そのため、カスタマーサクセスを中心に据えた体制づくりが求められます。また、短期的な売上だけでなく、LTV(顧客生涯価値)を重視する考え方は、The ModelのKPI設計や分業構造とも一致します。
プロダクト主導ではなく、顧客成果主導の戦略をとることが多いSaaS業界では、部門連携とプロセス最適化の重要性が高く、The Modelが果たす役割はますます大きくなっています。
10. 導入の課題と成功のポイント
The Modelの導入は、理論的には合理的でも、実行フェーズでは多くの課題が伴います。たとえば、役割や責任の曖昧さからくる部門間の摩擦、KPI設計が機能せず部分最適に陥るケース、属人化した業務の移行難易度などが挙げられます。

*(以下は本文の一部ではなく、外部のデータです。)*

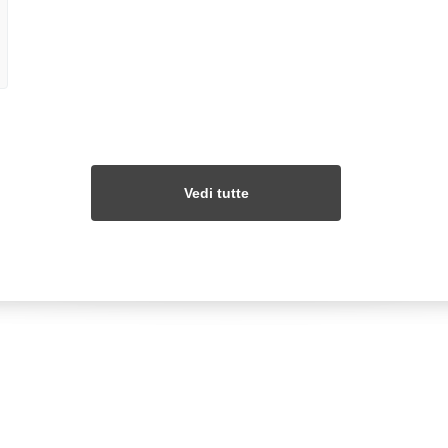
Vedi tutte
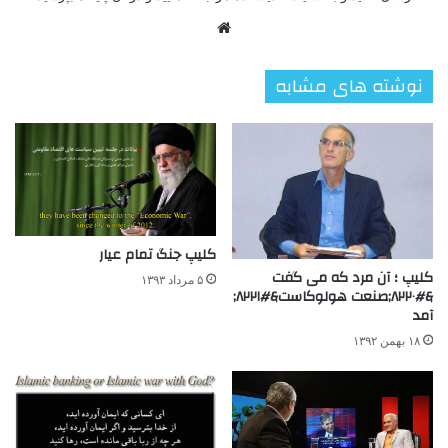
وبسایت
نوشته های مشابه
کلیپ جنگ تمام عیار
کلیپ ؛ آن مرد که می گفت
۵ مرداد ۱۳۹۳
&#۸۲۲۰;صنعت هولوکاست&#۸۲۲۱;
آمد
۱۸ بهمن ۱۳۹۲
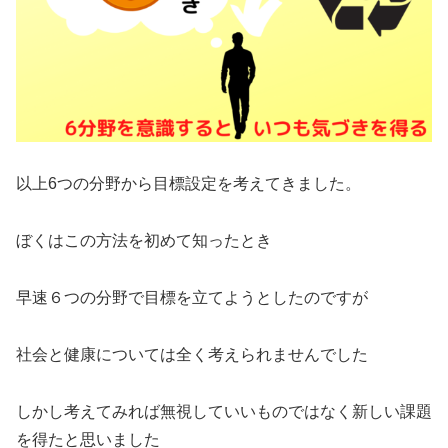
以上6つの分野から目標設定を考えてきました。
ぼくはこの方法を初めて知ったとき
早速６つの分野で目標を立てようとしたのですが
社会と健康については全く考えられませんでした
しかし考えてみれば無視していいものではなく新しい課題
を得たと思いました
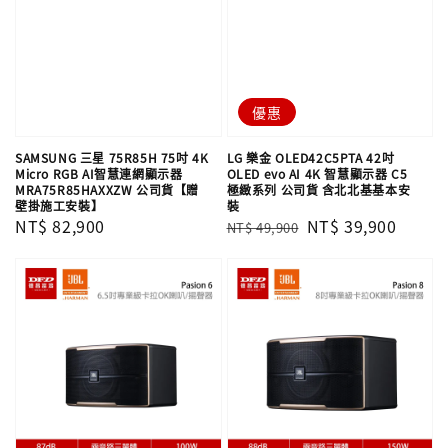
優惠
SAMSUNG 三星 75R85H 75吋 4K
LG 樂金 OLED42C5PTA 42吋
Micro RGB AI智慧連網顯示器
OLED evo AI 4K 智慧顯示器 C5
MRA75R85HAXXZW 公司貨【贈
極緻系列 公司貨 含北北基基本安
壁掛施工安裝】
裝
Regular
NT$ 82,900
Regular
Sale
NT$ 39,900
NT$ 49,900
price
price
price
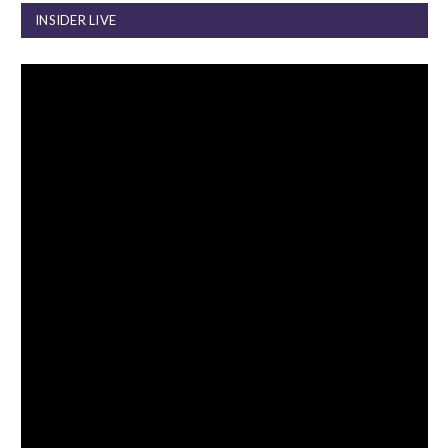
INSIDER LIVE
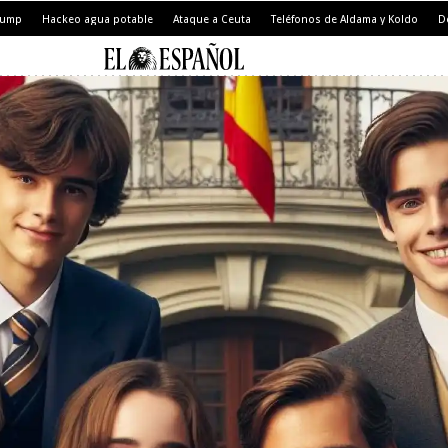
Trump
Hackeo agua potable
Ataque a Ceuta
Teléfonos de Aldama y Koldo
D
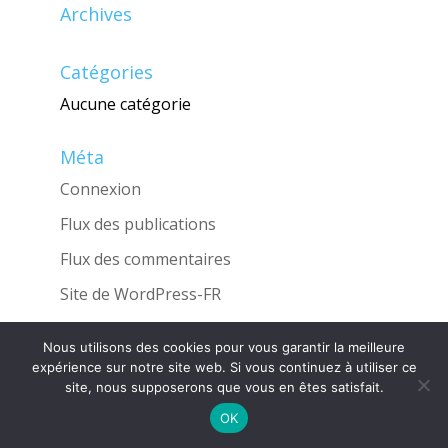
Archives
Catégories
Aucune catégorie
Méta
Connexion
Flux des publications
Flux des commentaires
Site de WordPress-FR
Nous utilisons des cookies pour vous garantir la meilleure
expérience sur notre site web. Si vous continuez à utiliser ce
site, nous supposerons que vous en êtes satisfait.
Une réalisation de l'Agence
INGLOBO
OK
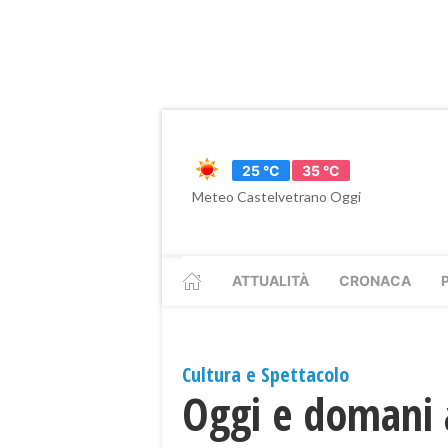
25 °C
35 °C
Meteo Castelvetrano Oggi
ATTUALITÀ
CRONACA
Cultura e Spettacolo
Oggi e domani 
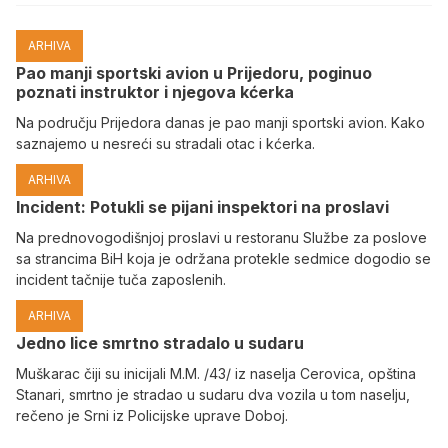
ARHIVA
Pao manji sportski avion u Prijedoru, poginuo
poznati instruktor i njegova kćerka
Na području Prijedora danas je pao manji sportski avion. Kako
saznajemo u nesreći su stradali otac i kćerka.
ARHIVA
Incident: Potukli se pijani inspektori na proslavi
Na prednovogodišnjoj proslavi u restoranu Službe za poslove
sa strancima BiH koja je održana protekle sedmice dogodio se
incident tačnije tuča zaposlenih.
ARHIVA
Јedno lice smrtno stradalo u sudaru
Muškarac čiji su inicijali M.M. /43/ iz naselja Cerovica, opština
Stanari, smrtno je stradao u sudaru dva vozila u tom naselju,
rečeno je Srni iz Policijske uprave Doboj.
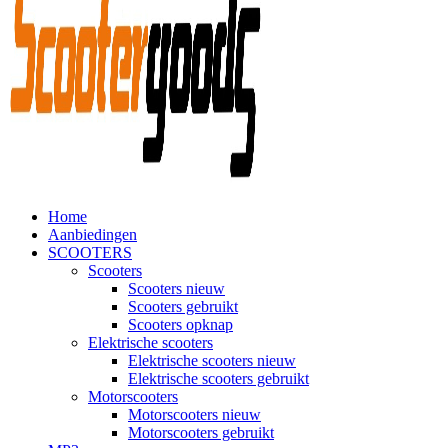
Home
Aanbiedingen
SCOOTERS
Scooters
Scooters nieuw
Scooters gebruikt
Scooters opknap
Elektrische scooters
Elektrische scooters nieuw
Elektrische scooters gebruikt
Motorscooters
Motorscooters nieuw
Motorscooters gebruikt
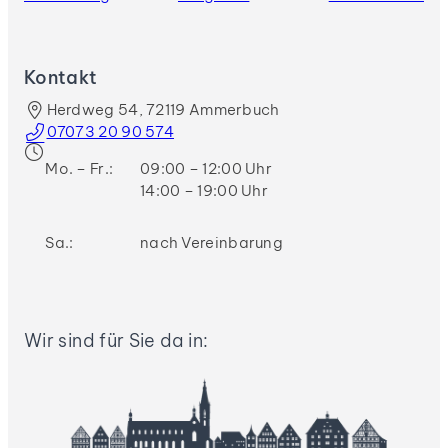
Kontakt
Herdweg 54, 72119 Ammerbuch
07073 20 90 574
Mo. – Fr.:
09:00 – 12:00 Uhr
14:00 – 19:00 Uhr
Sa.:
nach Vereinbarung
Wir sind für Sie da in:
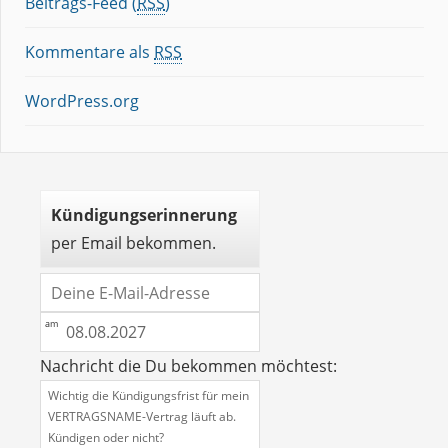
Beitrags-Feed (
RSS
)
Kommentare als
RSS
WordPress.org
Kündigungserinnerung
per Email bekommen.
Nachricht die Du bekommen möchtest:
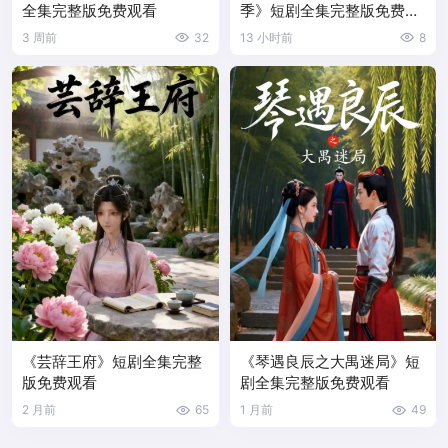
全集完整版免费观看
季》短剧全集完整版免费观
看
3 周前
32
13 小时前
8
《芸辞王府》短剧全集完整
《琴遇良辰之大禺迷局》短
版免费观看
剧全集完整版免费观看
2 月前
65
1 月前
49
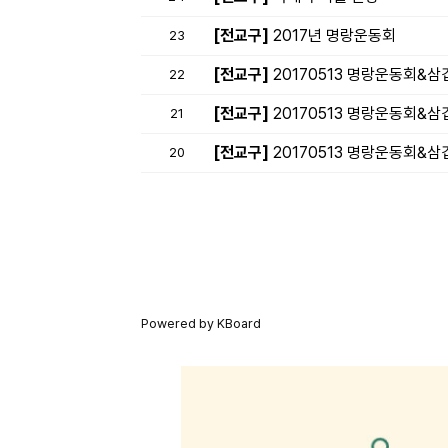
[전교구]
2017년 명랑운동회
23
[전교구]
20170513 명랑운동회&삼
22
[전교구]
20170513 명랑운동회&삼
21
[전교구]
20170513 명랑운동회&삼
20
Powered by KBoard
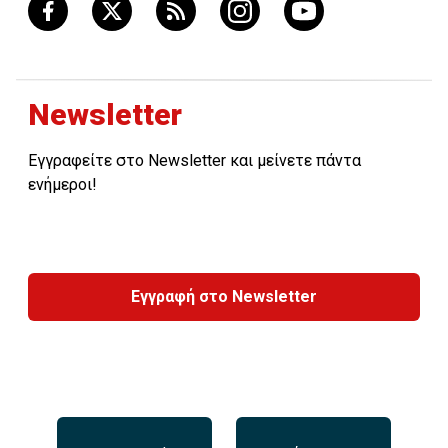
Newsletter
Εγγραφείτε στο Newsletter και μείνετε πάντα
ενήμεροι!
Εγγραφή στο Newsletter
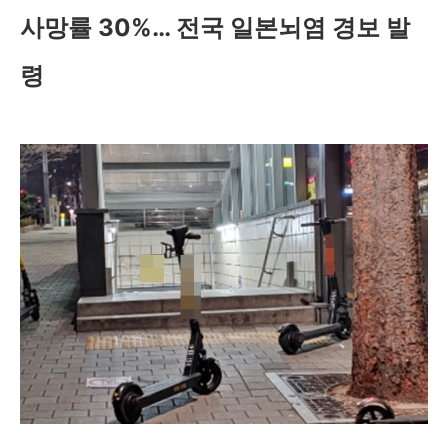
사망률 30%… 전국 일본뇌염 경보 발
령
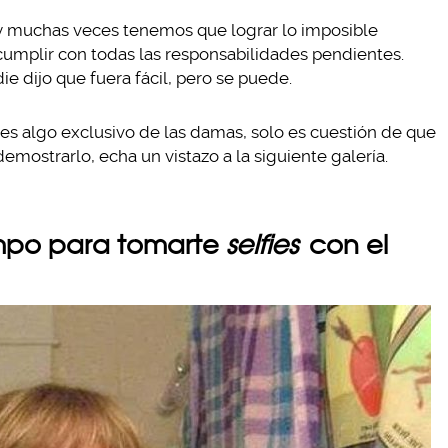
y muchas veces tenemos que lograr lo imposible
 cumplir con todas las responsabilidades pendientes.
 dijo que fuera fácil, pero se puede.
es algo exclusivo de las damas, solo es cuestión de que
demostrarlo, echa un vistazo a la siguiente galería.
empo para tomarte
selfies
con el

成功の鍵は、運用に入る前の設計段階にあります。まず、顧客の購買行動を起点にプロセスを逆算し、自社に合った形でモデルをカスタマイズすること。そして、目的や指標の定義を明確にし、必要であればフェーズごとに人材やツールの整備を進めることが重要です。
また、The Modelはあくまで「型」であり、それを運用する人と文化がなければ機能しません。定着を支えるのは、組織全体で顧客志向を徹底し続ける姿勢に他なりません。
まとめ
The Modelは、単なる営業体制の再編にとどまらず、組織全体で顧客の成功を支援し続けるための戦略的アプローチです。マーケティング、インサイドセールス、フィールドセールス、カスタマーサクセスという4つの機能が、互いに連携しながら価値提供を担うことで、営業プロセスの属人化を解消し、LTV最大化を実現します。
しかし、モデルを導入するだけで成果が出るわけではありません。部門間の連携設計やKPIの明確化、データ活用の仕組みなど、運用面での工夫と現場への浸透が成功の鍵を握ります。The Modelを自社に最適化し、継続的に改善しながら回していくことが、現代の営業組織に求められる真の実行力であると言えるでしょう。
今後の競争優位は、どれだけ“個人が頑張るか”ではなく、どれだけ“組織として成果を出す仕組みを築けるか”にかかっています。The Modelはその基盤となる考え方です。変化の時代を生き抜くために、自社の営業体制を見直す一助となれば幸いです。